В отличие от многих (взрослых) людей ученый в той или иной степени сохраняет детское восприятие мира: ребенок, как известно, перерабатывает внешние факты посредством удивления, восхищения и даже благоговейного трепета. Аналогом удовольствия для исследователя является такое состояние ума, при котором окружающий мир воспринимается – интуитивно или вследствие аналитической работы – как совокупность привычных связей и соразмерных явлений. Диспропорция, разрыв привычного и ожидаемого хода вещей порождает у ученого чувство детского удивления, быстро переходящего в досаду. В свою очередь, на смену досаде почти сразу приходит особая экзистенциальная эмоция. Ее – в духе Серена Кьеркегора – можно окрестить «страхом и трепетом». Нечто неведомое в виде нерешенной проблемы не дает ученому покоя и воспринимается им как некая дисфункция его собственного ума.

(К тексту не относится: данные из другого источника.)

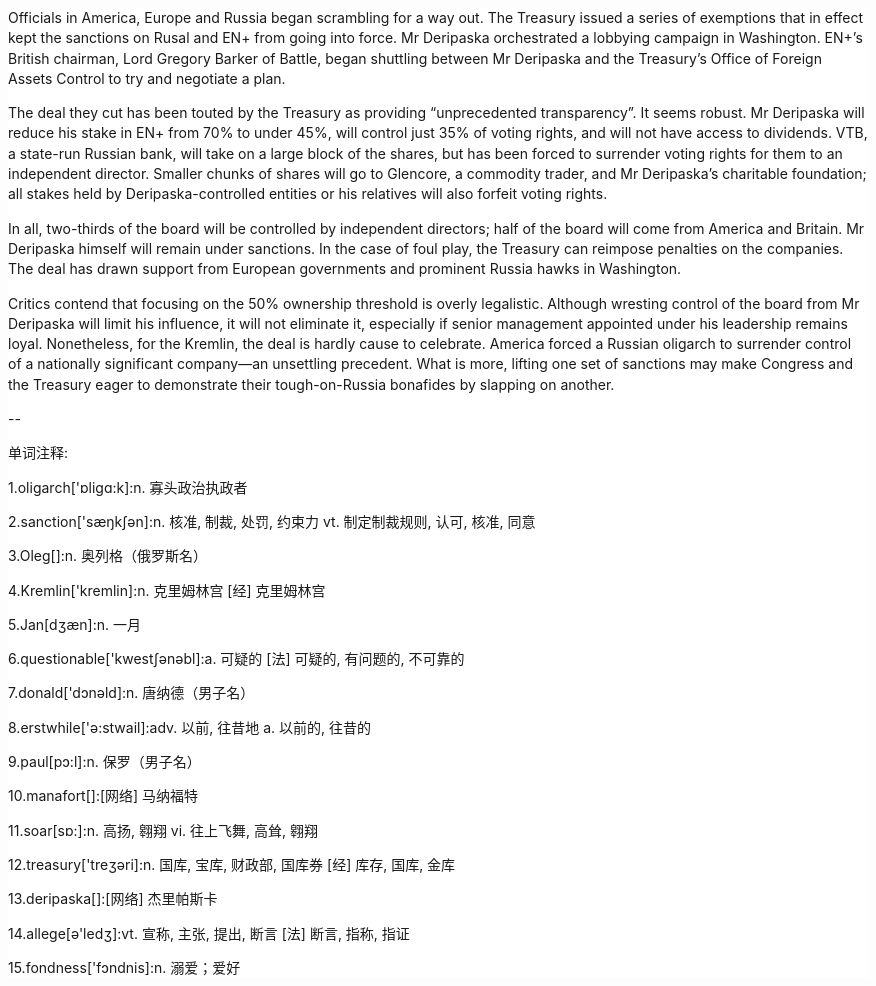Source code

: Officials in America, Europe and Russia began scrambling for a way out. The Treasury issued a series of exemptions that in effect kept the sanctions on Rusal and EN+ from going into force. Mr Deripaska orchestrated a lobbying campaign in Washington. EN+’s British chairman, Lord Gregory Barker of Battle, began shuttling between Mr Deripaska and the Treasury’s Office of Foreign Assets Control to try and negotiate a plan. 

The deal they cut has been touted by the Treasury as providing “unprecedented transparency”. It seems robust. Mr Deripaska will reduce his stake in EN+ from 70% to under 45%, will control just 35% of voting rights, and will not have access to dividends. VTB, a state-run Russian bank, will take on a large block of the shares, but has been forced to surrender voting rights for them to an independent director. Smaller chunks of shares will go to Glencore, a commodity trader, and Mr Deripaska’s charitable foundation; all stakes held by Deripaska-controlled entities or his relatives will also forfeit voting rights. 

In all, two-thirds of the board will be controlled by independent directors; half of the board will come from America and Britain. Mr Deripaska himself will remain under sanctions. In the case of foul play, the Treasury can reimpose penalties on the companies. The deal has drawn support from European governments and prominent Russia hawks in Washington. 

Critics contend that focusing on the 50% ownership threshold is overly legalistic. Although wresting control of the board from Mr Deripaska will limit his influence, it will not eliminate it, especially if senior management appointed under his leadership remains loyal. Nonetheless, for the Kremlin, the deal is hardly cause to celebrate. America forced a Russian oligarch to surrender control of a nationally significant company—an unsettling precedent. What is more, lifting one set of sanctions may make Congress and the Treasury eager to demonstrate their tough-on-Russia bonafides by slapping on another. 

-- 

 单词注释:

1.oligarch['ɒligɑ:k]:n. 寡头政治执政者 

2.sanction['sæŋkʃәn]:n. 核准, 制裁, 处罚, 约束力 vt. 制定制裁规则, 认可, 核准, 同意 

3.Oleg[]:n. 奥列格（俄罗斯名） 

4.Kremlin['kremlin]:n. 克里姆林宫 [经] 克里姆林宫 

5.Jan[dʒæn]:n. 一月 

6.questionable['kwestʃәnәbl]:a. 可疑的 [法] 可疑的, 有问题的, 不可靠的 

7.donald['dɔnәld]:n. 唐纳德（男子名） 

8.erstwhile['ә:stwail]:adv. 以前, 往昔地 a. 以前的, 往昔的 

9.paul[pɔ:l]:n. 保罗（男子名） 

10.manafort[]:[网络] 马纳福特 

11.soar[sɒ:]:n. 高扬, 翱翔 vi. 往上飞舞, 高耸, 翱翔 

12.treasury['treʒәri]:n. 国库, 宝库, 财政部, 国库券 [经] 库存, 国库, 金库 

13.deripaska[]:[网络] 杰里帕斯卡 

14.allege[ә'ledʒ]:vt. 宣称, 主张, 提出, 断言 [法] 断言, 指称, 指证 

15.fondness['fɔndnis]:n. 溺爱；爱好 
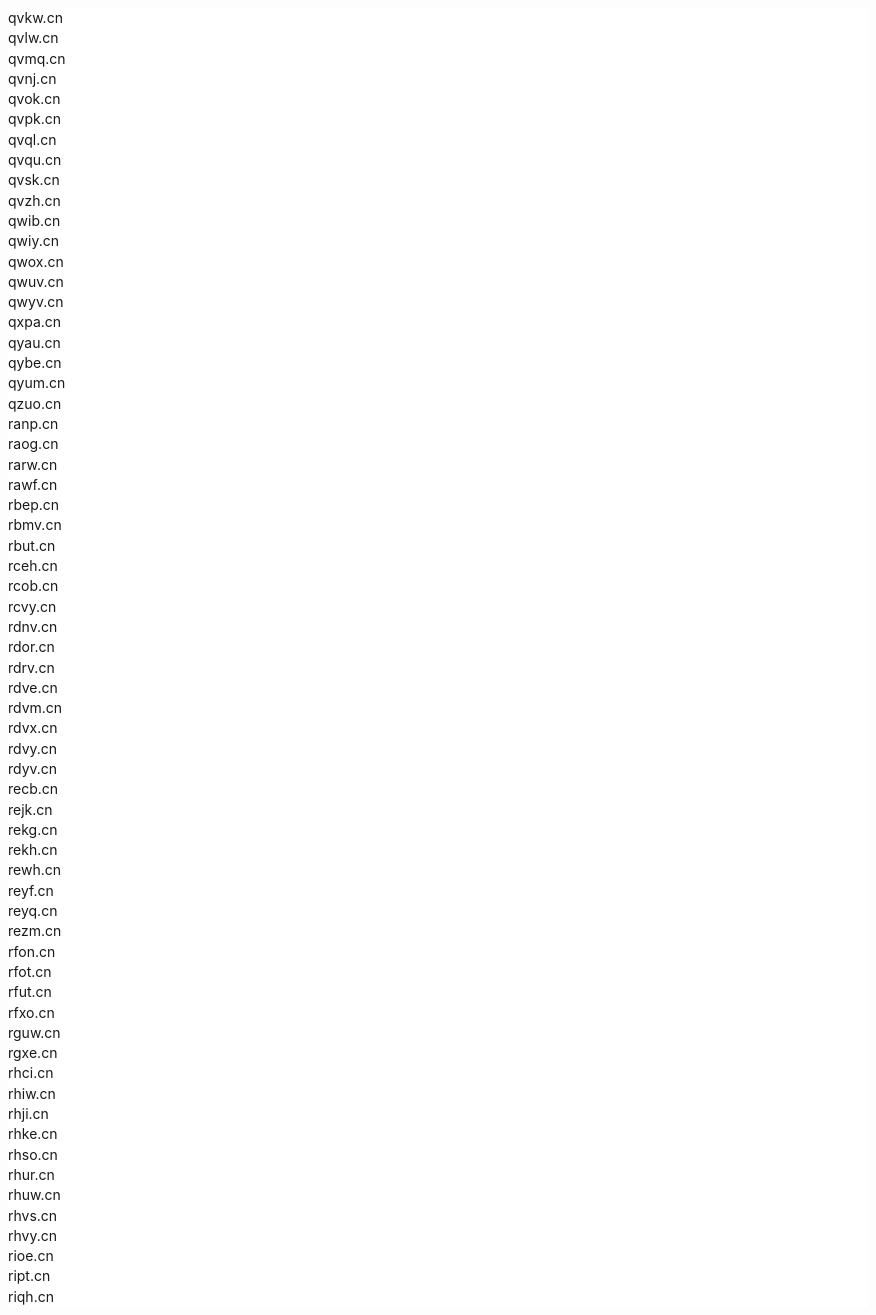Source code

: qvkw.cn   
qvlw.cn   
qvmq.cn   
qvnj.cn   
qvok.cn   
qvpk.cn   
qvql.cn   
qvqu.cn   
qvsk.cn   
qvzh.cn   
qwib.cn   
qwiy.cn   
qwox.cn   
qwuv.cn   
qwyv.cn   
qxpa.cn   
qyau.cn   
qybe.cn   
qyum.cn   
qzuo.cn   
ranp.cn   
raog.cn   
rarw.cn   
rawf.cn   
rbep.cn   
rbmv.cn   
rbut.cn   
rceh.cn   
rcob.cn   
rcvy.cn   
rdnv.cn   
rdor.cn   
rdrv.cn   
rdve.cn   
rdvm.cn   
rdvx.cn   
rdvy.cn   
rdyv.cn   
recb.cn   
rejk.cn   
rekg.cn   
rekh.cn   
rewh.cn   
reyf.cn   
reyq.cn   
rezm.cn   
rfon.cn   
rfot.cn   
rfut.cn   
rfxo.cn   
rguw.cn   
rgxe.cn   
rhci.cn   
rhiw.cn   
rhji.cn   
rhke.cn   
rhso.cn   
rhur.cn   
rhuw.cn   
rhvs.cn   
rhvy.cn   
rioe.cn   
ript.cn   
riqh.cn   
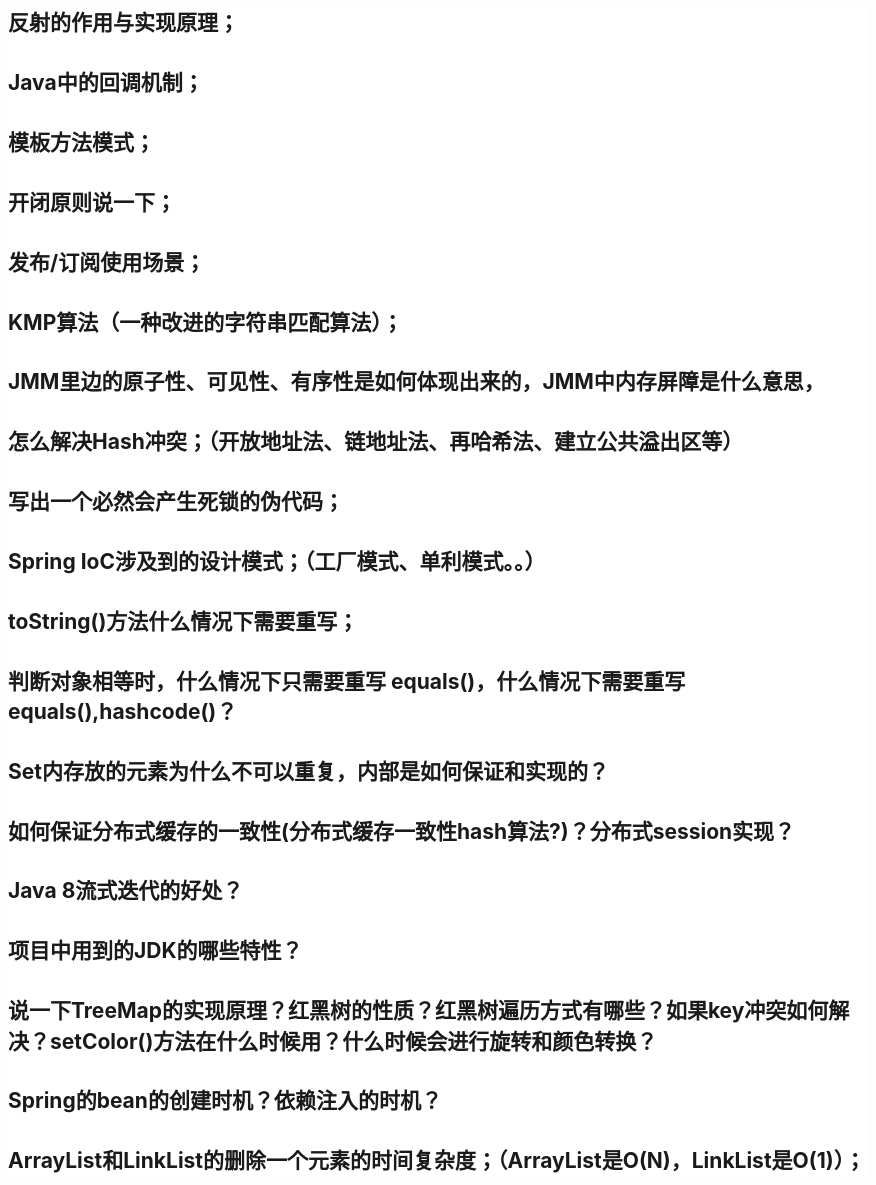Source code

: ## 反射的作用与实现原理；

## Java中的回调机制；

## 模板方法模式；

## 开闭原则说一下；

## 发布/订阅使用场景；

## KMP算法（一种改进的字符串匹配算法）；

## JMM里边的原子性、可见性、有序性是如何体现出来的，JMM中内存屏障是什么意思，

## 怎么解决Hash冲突；（开放地址法、链地址法、再哈希法、建立公共溢出区等）

## 写出一个必然会产生死锁的伪代码；

## Spring IoC涉及到的设计模式；（工厂模式、单利模式。。）

## toString()方法什么情况下需要重写；

## 判断对象相等时，什么情况下只需要重写 equals()，什么情况下需要重写 equals(),hashcode()？

## Set内存放的元素为什么不可以重复，内部是如何保证和实现的？

## 如何保证分布式缓存的一致性(分布式缓存一致性hash算法?)？分布式session实现？

## Java 8流式迭代的好处？

## 项目中用到的JDK的哪些特性？

## 说一下TreeMap的实现原理？红黑树的性质？红黑树遍历方式有哪些？如果key冲突如何解决？setColor()方法在什么时候用？什么时候会进行旋转和颜色转换？

## Spring的bean的创建时机？依赖注入的时机？

## ArrayList和LinkList的删除一个元素的时间复杂度；（ArrayList是O(N)，LinkList是O(1)）；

Выход из этого мучительного состояния, по Смиту, только один: необходимо найти адекватное объяснение и тем самым вернуть ум в прежнее состояние, при котором он созерцает покой, пропорции и взаимодействие различных равновесных систем внешнего мира. Таким образом, найдя приемлемое объяснение необычному или непонятному факту, ученый переводит свойственное удивлению и досаде состояние беспокойства в состояние душевного равновесия. Опуская промежуточные звенья этой логической цепочки, можно утверждать, что именно из астрономических исследований Смита, из созерцаемой гармонии космических явлений берет свое начало и смитовская теория экономического равновесия.
Интересно, что уже неоднократно упомянутый близкий друг Адама Смита шотландский философ Давид Юм пришел к идее равновесия с другой стороны, а именно развивая собственную теорию аффекта. «Некоторые люди отличаются известной утонченностью аффекта [delicacy of passion], что делает их особенно чувствительными ко всем событиям жизни. Каждое благоприятное происшествие вызывает у них большую радость, а каждая неудача или несчастье – глубокое огорчение… Несомненно, что людям такого типа свойственно испытывать в жизни более сильные радости и более тяжелые огорчения, нежели людям холодного и уравновешенного характера. Однако я уверен, что если все взвесить (курсив везде мой. – С. К.), то не найдется ни одного человека, который не предпочел бы иметь уравновешенный характер, будь это в его воле»[69].